Premier Wade MacLauchlan outside the provincial government buildings in Charlottetown Tuesday, a day after leading the Liberals to a third straight majority government.
Premier Wade MacLauchlan outside the provincial government buildings in Charlottetown Tuesday, a day after leading the Liberals to a third straight majority government.

The Liberal Party of P.E.I. leaves little to chance when it comes to winning or holding on to power. It’s one of the reasons why it has won three straight majority governments. With a tough fight expected in the October 2019 provincial election, the party is taking no chances.

The Progressive Conservatives are fresh off a leadership race, which ended amid feelings of peace and goodwill. A united PC party is a threat and the Liberals have signaled they are apprehensive about the rejuvenated Tories.

A less skeptical person might consider it mere coincidence that the day before the Tory convention, Doug Currie grabbed the headlines by resigning as minister of education. That same person might think that Premier Wade MacLauchlan just happened to pick Friday, Oct. 20 at random as the swearing-in date for our new lieutenant governor. The ceremony was guaranteed to steal some of the thunder from the Conservative convention that night.

After first suggesting that the party was in no hurry to call a byelection, the government announced on Tuesday that a party nomination convention is scheduled for this coming Monday. It suggests the government is going to call a byelection sooner than later to test Mr. Aylward’s leadership.

The Liberals obviously had several solid names in mind to make such a bold move. Running for elected office is a major step that requires a lot of thought because of the commitment, sacrifices and money involved. Yet the Liberals had candidates in the field immediately.

It resembled the chain of events in late 2014 when Robert Ghiz announced he was stepping down. The Liberals warned the Opposition that once they selected a new leader, a provincial election was going to follow immediately. The Tories had to move their leadership convention forward several months and candidates – including Mr. Aylward – had to campaign through the dead of winter.
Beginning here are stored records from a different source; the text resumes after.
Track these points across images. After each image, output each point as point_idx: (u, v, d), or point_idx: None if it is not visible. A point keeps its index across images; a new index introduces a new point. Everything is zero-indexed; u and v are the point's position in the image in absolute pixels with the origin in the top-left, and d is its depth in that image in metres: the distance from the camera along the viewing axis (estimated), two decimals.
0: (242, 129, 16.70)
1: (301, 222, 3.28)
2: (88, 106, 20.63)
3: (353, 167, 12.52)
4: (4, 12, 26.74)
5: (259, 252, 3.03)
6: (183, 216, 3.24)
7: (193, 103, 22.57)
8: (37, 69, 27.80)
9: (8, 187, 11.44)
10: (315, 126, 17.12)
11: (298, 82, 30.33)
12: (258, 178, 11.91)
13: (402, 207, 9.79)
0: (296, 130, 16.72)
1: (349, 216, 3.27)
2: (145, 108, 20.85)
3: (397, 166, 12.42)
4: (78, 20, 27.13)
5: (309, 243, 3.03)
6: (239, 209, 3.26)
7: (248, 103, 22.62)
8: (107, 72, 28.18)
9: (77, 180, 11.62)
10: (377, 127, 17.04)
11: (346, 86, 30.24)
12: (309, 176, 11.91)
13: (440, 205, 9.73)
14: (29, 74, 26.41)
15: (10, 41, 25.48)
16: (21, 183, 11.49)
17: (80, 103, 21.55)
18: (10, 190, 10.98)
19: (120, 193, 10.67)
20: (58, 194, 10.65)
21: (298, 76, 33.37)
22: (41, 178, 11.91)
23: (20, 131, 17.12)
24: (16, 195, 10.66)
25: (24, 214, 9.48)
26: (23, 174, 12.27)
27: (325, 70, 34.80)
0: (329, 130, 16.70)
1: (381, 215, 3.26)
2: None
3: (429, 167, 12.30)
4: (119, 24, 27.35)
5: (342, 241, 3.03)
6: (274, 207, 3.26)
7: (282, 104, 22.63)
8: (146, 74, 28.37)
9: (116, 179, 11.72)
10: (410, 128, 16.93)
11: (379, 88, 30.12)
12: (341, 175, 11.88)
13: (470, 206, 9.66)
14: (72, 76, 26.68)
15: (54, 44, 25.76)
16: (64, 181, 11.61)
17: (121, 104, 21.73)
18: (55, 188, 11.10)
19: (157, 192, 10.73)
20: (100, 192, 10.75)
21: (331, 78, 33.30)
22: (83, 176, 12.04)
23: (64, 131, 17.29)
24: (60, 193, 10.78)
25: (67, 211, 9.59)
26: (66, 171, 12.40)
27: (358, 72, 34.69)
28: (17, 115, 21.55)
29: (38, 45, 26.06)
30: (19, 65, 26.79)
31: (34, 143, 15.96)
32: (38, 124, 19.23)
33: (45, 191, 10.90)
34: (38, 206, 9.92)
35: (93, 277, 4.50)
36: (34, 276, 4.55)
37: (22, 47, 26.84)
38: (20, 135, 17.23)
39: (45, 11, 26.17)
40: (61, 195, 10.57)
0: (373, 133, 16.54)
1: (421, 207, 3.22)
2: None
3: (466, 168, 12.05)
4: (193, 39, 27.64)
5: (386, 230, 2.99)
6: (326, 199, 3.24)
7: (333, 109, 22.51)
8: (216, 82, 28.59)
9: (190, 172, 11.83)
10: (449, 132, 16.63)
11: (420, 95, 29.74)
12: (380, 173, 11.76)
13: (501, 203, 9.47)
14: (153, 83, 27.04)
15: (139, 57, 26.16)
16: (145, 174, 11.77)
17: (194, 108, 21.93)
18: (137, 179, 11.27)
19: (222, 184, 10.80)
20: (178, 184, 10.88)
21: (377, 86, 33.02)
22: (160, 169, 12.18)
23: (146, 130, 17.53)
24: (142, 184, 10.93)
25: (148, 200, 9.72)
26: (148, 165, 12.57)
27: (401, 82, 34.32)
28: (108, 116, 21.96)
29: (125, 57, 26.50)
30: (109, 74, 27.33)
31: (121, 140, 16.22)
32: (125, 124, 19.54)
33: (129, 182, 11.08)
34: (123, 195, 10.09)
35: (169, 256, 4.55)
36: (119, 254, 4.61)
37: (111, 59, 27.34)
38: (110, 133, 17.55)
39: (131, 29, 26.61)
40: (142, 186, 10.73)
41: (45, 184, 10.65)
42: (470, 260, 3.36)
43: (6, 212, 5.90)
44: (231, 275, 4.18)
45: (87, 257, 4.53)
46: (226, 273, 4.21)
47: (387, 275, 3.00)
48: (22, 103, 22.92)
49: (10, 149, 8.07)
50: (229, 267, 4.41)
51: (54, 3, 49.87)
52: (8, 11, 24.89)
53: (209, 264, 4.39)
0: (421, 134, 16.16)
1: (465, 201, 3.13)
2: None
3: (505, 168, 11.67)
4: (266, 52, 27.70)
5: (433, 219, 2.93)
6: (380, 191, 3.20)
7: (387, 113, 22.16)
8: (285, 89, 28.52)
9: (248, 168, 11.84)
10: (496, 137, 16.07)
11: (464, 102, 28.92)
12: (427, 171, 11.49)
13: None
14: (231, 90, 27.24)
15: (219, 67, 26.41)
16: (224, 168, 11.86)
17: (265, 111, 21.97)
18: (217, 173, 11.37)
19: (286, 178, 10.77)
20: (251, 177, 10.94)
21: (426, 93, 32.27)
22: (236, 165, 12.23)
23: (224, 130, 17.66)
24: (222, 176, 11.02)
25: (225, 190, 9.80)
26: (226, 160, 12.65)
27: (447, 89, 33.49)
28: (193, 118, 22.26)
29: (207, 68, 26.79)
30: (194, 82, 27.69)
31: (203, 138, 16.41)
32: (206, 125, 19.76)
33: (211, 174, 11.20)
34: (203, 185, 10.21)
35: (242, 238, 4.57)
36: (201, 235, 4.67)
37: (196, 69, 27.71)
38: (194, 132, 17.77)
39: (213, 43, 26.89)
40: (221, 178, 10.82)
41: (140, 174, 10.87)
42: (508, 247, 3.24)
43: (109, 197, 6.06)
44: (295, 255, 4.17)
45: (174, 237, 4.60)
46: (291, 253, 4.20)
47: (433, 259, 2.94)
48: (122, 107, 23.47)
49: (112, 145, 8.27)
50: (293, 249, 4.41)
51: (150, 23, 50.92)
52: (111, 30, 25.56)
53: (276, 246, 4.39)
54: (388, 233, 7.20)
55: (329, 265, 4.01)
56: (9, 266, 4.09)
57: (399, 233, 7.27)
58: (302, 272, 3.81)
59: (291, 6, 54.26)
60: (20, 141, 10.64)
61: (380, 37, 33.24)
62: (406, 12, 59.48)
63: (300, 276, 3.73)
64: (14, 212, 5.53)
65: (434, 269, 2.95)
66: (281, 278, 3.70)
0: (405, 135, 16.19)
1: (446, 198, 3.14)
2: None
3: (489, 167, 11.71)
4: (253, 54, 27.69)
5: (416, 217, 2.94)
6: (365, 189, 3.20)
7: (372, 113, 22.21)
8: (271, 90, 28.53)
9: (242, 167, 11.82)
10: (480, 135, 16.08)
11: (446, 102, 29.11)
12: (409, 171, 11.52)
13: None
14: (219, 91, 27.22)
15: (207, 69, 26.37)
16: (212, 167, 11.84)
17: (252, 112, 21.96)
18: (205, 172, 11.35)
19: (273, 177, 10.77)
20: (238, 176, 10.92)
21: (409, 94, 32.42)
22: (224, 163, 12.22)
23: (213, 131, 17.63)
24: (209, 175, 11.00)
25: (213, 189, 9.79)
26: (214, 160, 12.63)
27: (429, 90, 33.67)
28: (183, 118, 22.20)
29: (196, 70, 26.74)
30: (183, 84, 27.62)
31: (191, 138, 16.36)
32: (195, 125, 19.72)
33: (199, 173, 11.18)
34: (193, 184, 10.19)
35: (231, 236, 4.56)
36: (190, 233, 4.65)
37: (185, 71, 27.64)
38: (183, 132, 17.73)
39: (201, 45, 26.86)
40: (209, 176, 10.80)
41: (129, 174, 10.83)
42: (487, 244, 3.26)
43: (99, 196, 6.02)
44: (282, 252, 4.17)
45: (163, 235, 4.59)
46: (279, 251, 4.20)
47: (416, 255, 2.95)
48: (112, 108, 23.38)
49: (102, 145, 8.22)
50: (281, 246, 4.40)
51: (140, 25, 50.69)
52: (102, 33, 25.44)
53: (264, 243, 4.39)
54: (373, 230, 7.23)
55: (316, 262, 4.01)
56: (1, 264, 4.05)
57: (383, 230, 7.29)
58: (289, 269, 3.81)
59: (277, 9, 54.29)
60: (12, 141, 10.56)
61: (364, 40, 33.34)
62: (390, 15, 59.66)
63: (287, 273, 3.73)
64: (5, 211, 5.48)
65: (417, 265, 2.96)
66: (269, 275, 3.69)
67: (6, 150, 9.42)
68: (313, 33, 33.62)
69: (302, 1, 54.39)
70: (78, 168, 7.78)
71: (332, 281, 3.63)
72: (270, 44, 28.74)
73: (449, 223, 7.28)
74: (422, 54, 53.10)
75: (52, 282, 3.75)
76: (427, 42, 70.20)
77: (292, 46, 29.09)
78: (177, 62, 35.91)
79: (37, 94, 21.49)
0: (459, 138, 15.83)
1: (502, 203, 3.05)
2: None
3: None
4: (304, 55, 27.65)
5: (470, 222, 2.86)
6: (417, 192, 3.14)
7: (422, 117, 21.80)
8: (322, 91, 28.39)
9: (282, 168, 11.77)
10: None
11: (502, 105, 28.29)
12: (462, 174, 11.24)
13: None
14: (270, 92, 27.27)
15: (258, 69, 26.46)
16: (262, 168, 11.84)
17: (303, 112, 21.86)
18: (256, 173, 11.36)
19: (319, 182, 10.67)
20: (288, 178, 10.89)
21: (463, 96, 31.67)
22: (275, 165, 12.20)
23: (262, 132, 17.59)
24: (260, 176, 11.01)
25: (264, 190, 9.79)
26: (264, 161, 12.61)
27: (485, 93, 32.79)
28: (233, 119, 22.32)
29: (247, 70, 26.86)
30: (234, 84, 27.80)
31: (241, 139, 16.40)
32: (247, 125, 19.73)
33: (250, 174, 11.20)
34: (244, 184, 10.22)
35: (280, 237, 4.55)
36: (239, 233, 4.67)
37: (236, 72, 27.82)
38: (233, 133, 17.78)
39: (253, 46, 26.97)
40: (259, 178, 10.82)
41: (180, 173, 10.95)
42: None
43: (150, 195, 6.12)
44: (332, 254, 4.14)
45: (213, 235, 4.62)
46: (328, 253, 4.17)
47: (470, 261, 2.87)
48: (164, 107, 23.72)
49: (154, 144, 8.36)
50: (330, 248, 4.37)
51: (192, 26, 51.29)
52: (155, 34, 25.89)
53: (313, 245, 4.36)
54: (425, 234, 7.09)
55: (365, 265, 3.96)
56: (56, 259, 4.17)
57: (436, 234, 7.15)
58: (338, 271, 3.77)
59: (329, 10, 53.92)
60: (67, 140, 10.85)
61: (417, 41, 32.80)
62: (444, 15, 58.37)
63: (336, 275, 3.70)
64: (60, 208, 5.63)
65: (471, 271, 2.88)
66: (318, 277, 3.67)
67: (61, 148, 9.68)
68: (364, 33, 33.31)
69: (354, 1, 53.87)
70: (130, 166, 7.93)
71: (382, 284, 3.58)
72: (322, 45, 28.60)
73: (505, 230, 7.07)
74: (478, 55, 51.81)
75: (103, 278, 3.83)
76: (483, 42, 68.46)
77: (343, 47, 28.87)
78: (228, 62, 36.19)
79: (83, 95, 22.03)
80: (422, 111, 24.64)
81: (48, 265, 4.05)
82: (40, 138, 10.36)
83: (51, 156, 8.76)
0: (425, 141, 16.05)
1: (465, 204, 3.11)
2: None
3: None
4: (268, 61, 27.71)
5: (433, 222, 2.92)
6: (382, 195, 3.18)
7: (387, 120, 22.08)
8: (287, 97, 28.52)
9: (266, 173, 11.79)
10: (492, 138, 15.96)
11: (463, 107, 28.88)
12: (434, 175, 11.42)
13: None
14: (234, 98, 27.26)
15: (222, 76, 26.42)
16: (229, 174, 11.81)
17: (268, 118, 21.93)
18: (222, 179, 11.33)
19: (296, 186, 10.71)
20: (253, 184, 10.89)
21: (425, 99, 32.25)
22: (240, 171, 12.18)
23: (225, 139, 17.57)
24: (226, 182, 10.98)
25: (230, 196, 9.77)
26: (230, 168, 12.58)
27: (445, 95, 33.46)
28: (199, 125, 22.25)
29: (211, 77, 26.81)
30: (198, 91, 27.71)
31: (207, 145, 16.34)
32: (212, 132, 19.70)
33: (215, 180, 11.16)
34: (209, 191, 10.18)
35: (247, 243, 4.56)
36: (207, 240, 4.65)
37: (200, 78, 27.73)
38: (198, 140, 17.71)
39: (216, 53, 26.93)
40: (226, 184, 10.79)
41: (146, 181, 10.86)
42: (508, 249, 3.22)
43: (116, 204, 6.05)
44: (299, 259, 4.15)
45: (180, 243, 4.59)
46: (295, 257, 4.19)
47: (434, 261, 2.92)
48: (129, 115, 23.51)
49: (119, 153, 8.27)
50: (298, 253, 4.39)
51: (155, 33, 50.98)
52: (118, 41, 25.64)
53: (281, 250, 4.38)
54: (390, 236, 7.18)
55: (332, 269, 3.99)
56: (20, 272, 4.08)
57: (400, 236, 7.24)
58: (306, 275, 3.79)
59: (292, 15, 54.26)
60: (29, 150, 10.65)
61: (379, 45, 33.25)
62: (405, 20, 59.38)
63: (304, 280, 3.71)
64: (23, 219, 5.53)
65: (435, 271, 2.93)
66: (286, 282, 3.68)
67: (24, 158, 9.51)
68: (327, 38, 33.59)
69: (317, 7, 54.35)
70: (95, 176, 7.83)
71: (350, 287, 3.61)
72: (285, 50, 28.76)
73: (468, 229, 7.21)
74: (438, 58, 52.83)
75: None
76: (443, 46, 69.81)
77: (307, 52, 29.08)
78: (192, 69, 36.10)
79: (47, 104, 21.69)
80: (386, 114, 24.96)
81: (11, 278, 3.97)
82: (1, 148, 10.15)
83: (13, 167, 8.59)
Skip ahead two years and a similar scenario is in play. The obvious goal is to catch the Tories off guard under their new leader. With recent polls favouring the Liberals, it seems the premier would prefer to test the byelection waters sooner than later.

The Liberals can argue that Charlottetown-Parkdale deserves representation in the legislature as soon as possible, and if the byelection call comes Monday, a new member could take her or his seat by the end of November while the fall sitting of the House is still in mid-session.

The Liberal gamble could backfire. If momentum from the PC convention continues going forward and the party wins the Liberal stronghold in Charlottetown-Parkdale, it sends a powerful message for 2019.

It will be an exciting byelection as it offers voters a chance to render judgment on Premier MacLauchlan, past the midway point of his government.

It’s somewhat ironic that a year ago, Islanders were going to the polls in a plebiscite on electoral reform. It might not be a comparison that Liberals want to hear, but this byelection can be considered as a plebiscite or referendum - on this government.